O dilema das dívidas de Berlim
30 de abril de 2006"Se Berlim fosse uma empresa privada, certamente já estaria falida". A frase foi dita pelo próprio secretário das Finanças da cidade, Thilo Sarrazin. O político social-democrata administra nada menos que 60 bilhões de euros de dívidas da capital alemã. E a tendência deste valor é aumentar ainda mais.
Ao lado de seu correligionário, o prefeito Klaus Wowereit, Sarrazin espera que o Tribunal Constitucional Federal compreenda os apertos financeiros por que passa a cidade no momento e concorde com parte do perdão das dívidas berlinenses. "Não estamos em condições de quitar sozinhos as dívidas e pagar os juros acumulados. Já nos esforçamos ao máximo, fazendo todo o possível. Implantamos uma política de recessão há anos, mas precisamos ainda assim da solidariedade da federação", afirma Wowereit.
Perdão de dívidas? Nein, danke!
A federação, porém, não parece muito apta a querer aceitar os pedidos de Berlim. Mesmo porque muitos dos outros Estados que a compõem são contra qualquer espécie de privilégio da capital.
Segundo o discurso dos opositores, "a culpa é da cidade", que vive esbajando o que não pode: com três universidades, três casas de ópera e muita coisa esperando para ser privatizada.
Sarrazin se defende, afirmando que a cidade já reduziu seus gastos em torno de 11% desde meados da década de 90. Enquanto a média no país de redução foi de meros 3,3%. Além disso, observa o secretário das Finanças, a cidade encolheu drasticamente o número de servidores públicos, que passaram de mais de 200 mil para cerca de 130 mil. E a economia não pára por aí: até 2012, deverá haver uma redução contínua de recursos humanos. Mais do que isso, diz Sarrazin, impossível.
Razões históricas
A esperança do secretário das Finanças é de que os juízes do Tribunal Constitucional reconheçam os esforços da cidade e principalmente levem em conta as raízes de tal miséria financeira, ou seja, a divisão política e econômica da cidade de 1945 até a queda do Muro, em 1989.

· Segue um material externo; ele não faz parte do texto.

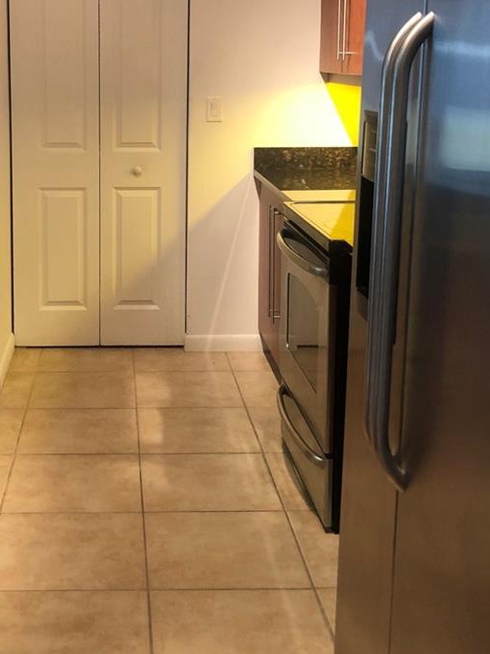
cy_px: 180
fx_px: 944
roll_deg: -0.3
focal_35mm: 50
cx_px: 139
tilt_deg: -7.5
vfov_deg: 37.4
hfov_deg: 28.8
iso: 50
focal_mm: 3.99
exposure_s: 1/15
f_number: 1.8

Por ocasião do fim da Segunda Guerra, quase todas as empresas alemãs deram as costas a Berlim. E depois da queda do Muro, muitos dos estabelecimentos estatais da ex-Alemanha Oriental, de regime comunista, simplesmente faliram. Por essas e por outras, o principal empregador na cidade continua sendo o Estado. Sem ele, a taxa de desemprego, que gira em torno de 20%, seria ainda maior.
Ida sem volta
Das empresas que um dia haviam deixado a cidade, poucas retornaram depois da queda do Muro. Até mesmo a multinacional Siemens, fundada em Berlim, continuou mantendo depois da reunificação do país sua sede na próspera Munique. Outro caso de prosperidade "às custas da capital" é o de Frankfurt, que só se desenvolveu como centro financeiro depois da Segunda Guerra, quando os bancos do país procuraram uma sede que não a Berlim dividida de então.
Culturalmente única
Um futuro promissor Berlim tem apenas no que diz respeito à cultura e à ciência. Setores em que a cidade é quase hors concours, mesmo em nível internacional. E que, diga-se de passagem, também propiciam a circulação de dinheiro, não podendo ser desprezados do ponto de vista financeiro, defende o advogado e promotor cultural Peter Raue.
"Berlim não tem carvão ou indústria, mas tem cultura. A cidade é o centro da vida intelectual na Alemanha. E, para isso, três universidades não são demais. A prova disso é que essas três universidades estão lotadas de estudantes", justifica Raue.
Ressentimentos antigos
Em outros confins do país, nem todos pensam assim. O jornalista Claudius Seidl, um dos adversários mais veementes da capital, acredita que a cidade vem há anos desperdiçando recursos acumulados a duras penas no resto do país. "Representação, simbolismo político, encenações em grande estilo. O resto da Alemanha iria ficar satisfeito se Berlim se tornasse simplesmente a sede de um bom governo. O resto é secundário", dispara Seidl.
Em tais depoimentos esconde-se uma boa dose de ressentimentos, cultivados durante os anos em que a cidade dividida servia de vitrine do sistema capitalista e recebia a tarefa de provar que este era melhor que o outro lado do Muro. Em todos esses anos, fluíram milhões e mais milhões para os cofres berlinenses. Sem que alguém abrisse a boca. Tempos que, pelo jeito, já se foram.